━━━━━ DATA SECTION
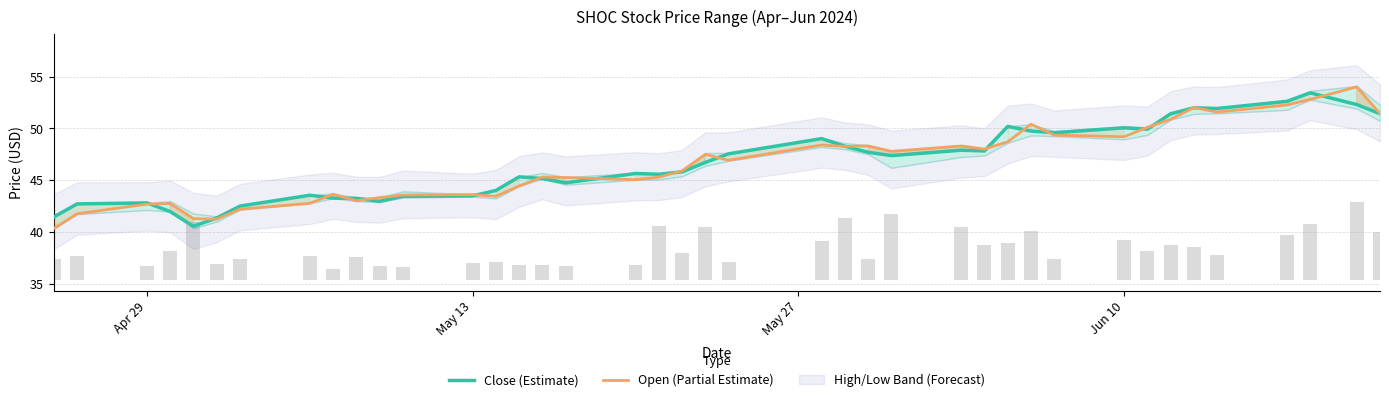

What is the sum of all Open (Partial Estimate) values?

1862.8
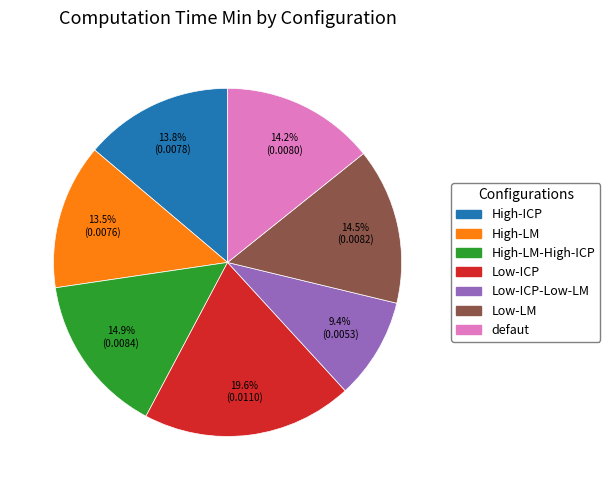

To the nearest percent, what is the average slice percentage?

14%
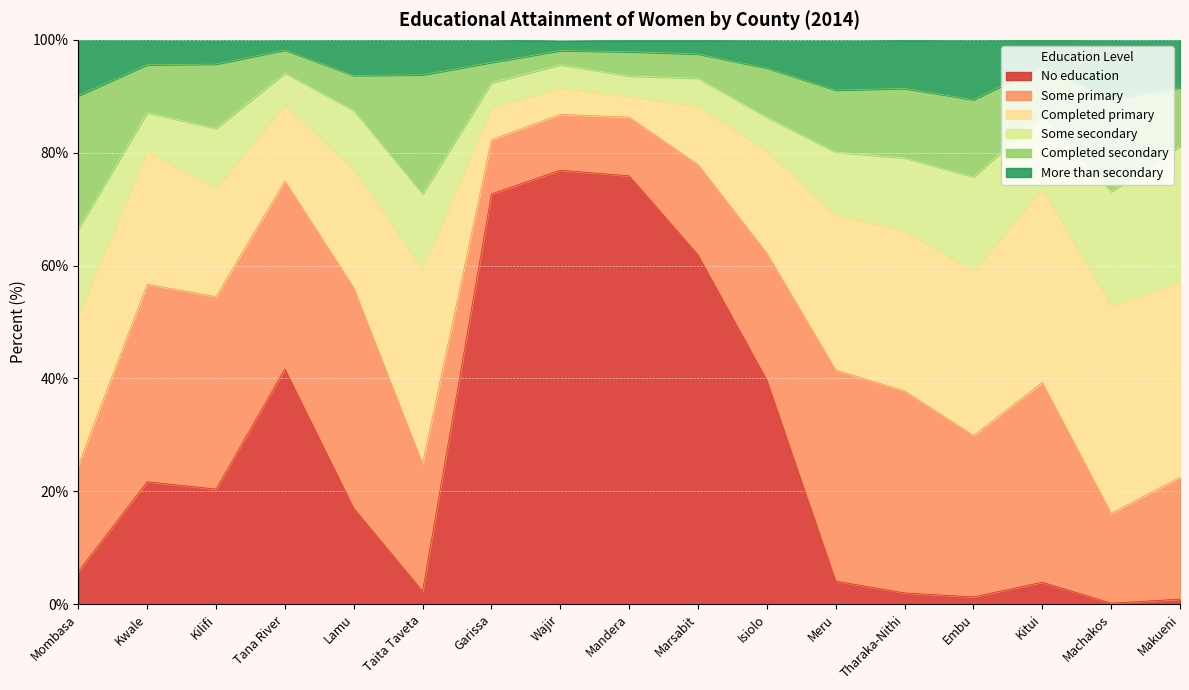

The value of Some primary at Mombasa is 18.8. True or false?

True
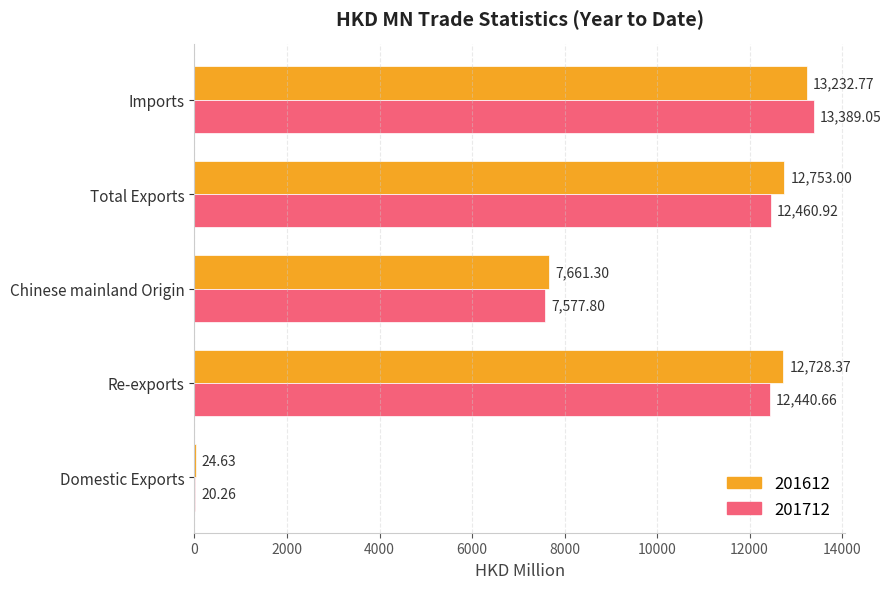

Where is 201712 nearest to the value 6704?

Chinese mainland Origin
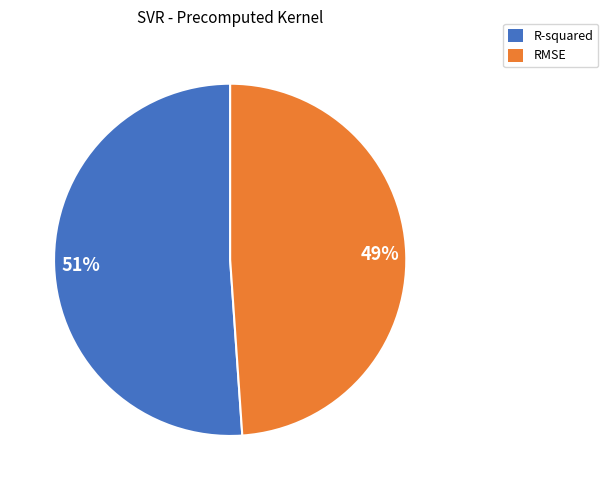

What is the largest slice in the pie chart?

R-squared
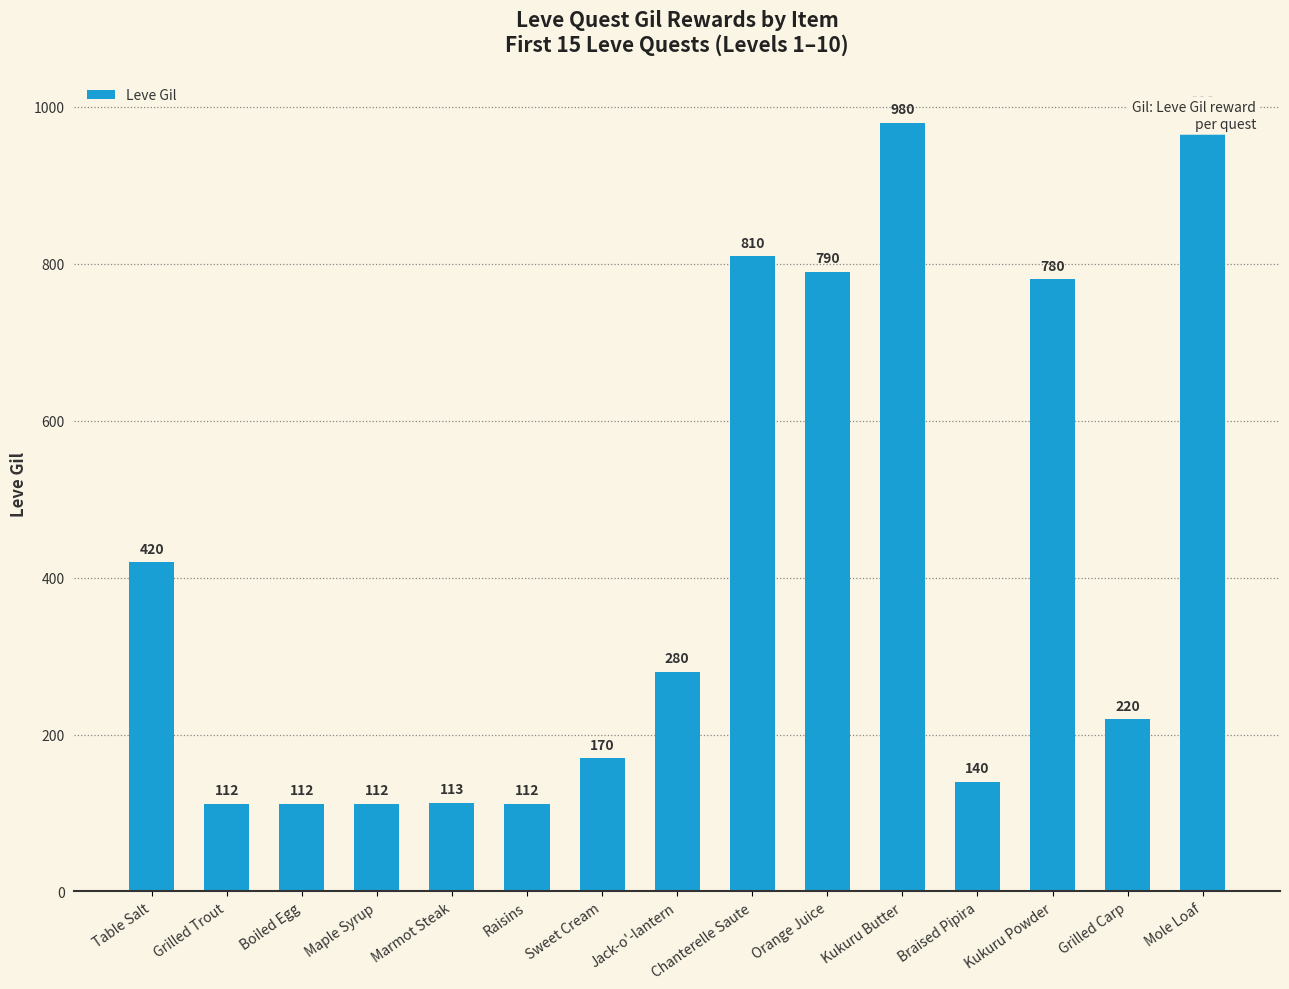

How many distinct data groups are displayed?

1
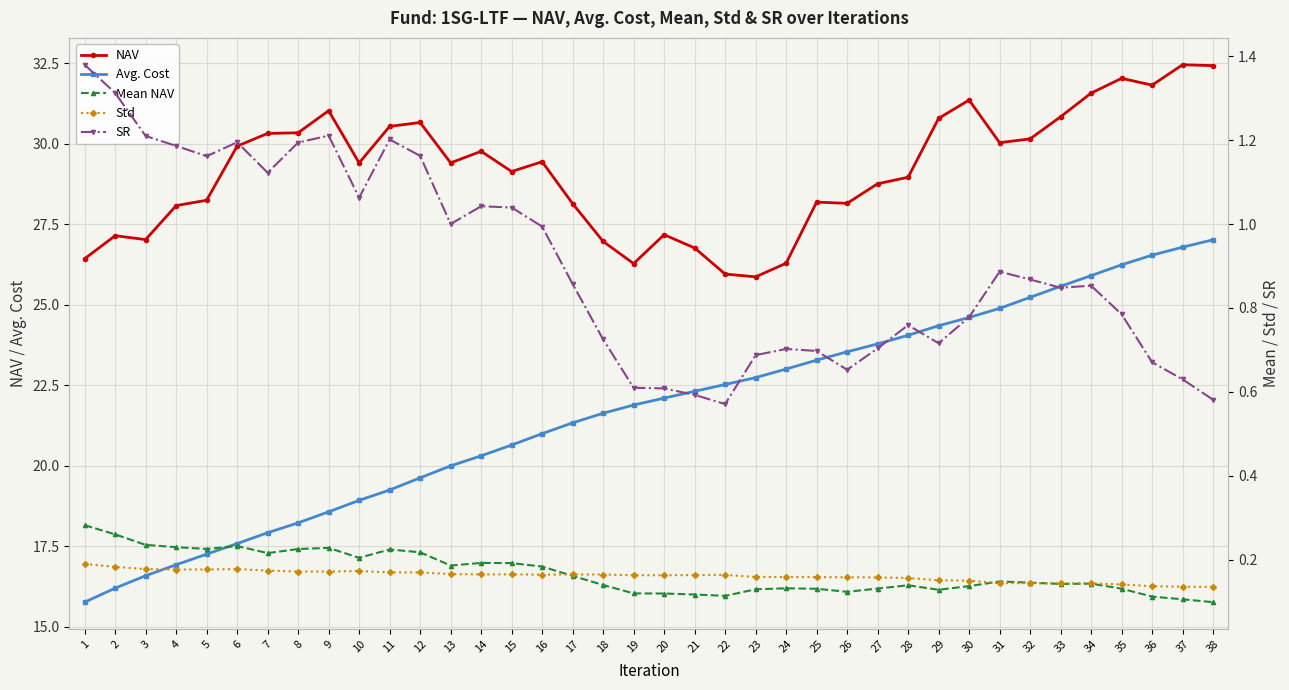

Which label corresponds to the smallest value in the chart?

38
━━━━━━━━━━
→ PROBLEM DESCRIPTION: Write the lines of the entries above as a JSON list of strings, one string per line, with blank lines omitted. Leave the picture placeholders out of the list.

→ RESULT FOR THIS TASK:
[
  "What is the sum of all Open (Partial Estimate) values?",
  "1862.8",
  "To the nearest percent, what is the average slice percentage?",
  "14%",
  "The value of Some primary at Mombasa is 18.8. True or false?",
  "True",
  "Where is 201712 nearest to the value 6704?",
  "Chinese mainland Origin",
  "What is the largest slice in the pie chart?",
  "R-squared",
  "How many distinct data groups are displayed?",
  "1",
  "Which label corresponds to the smallest value in the chart?",
  "38"
]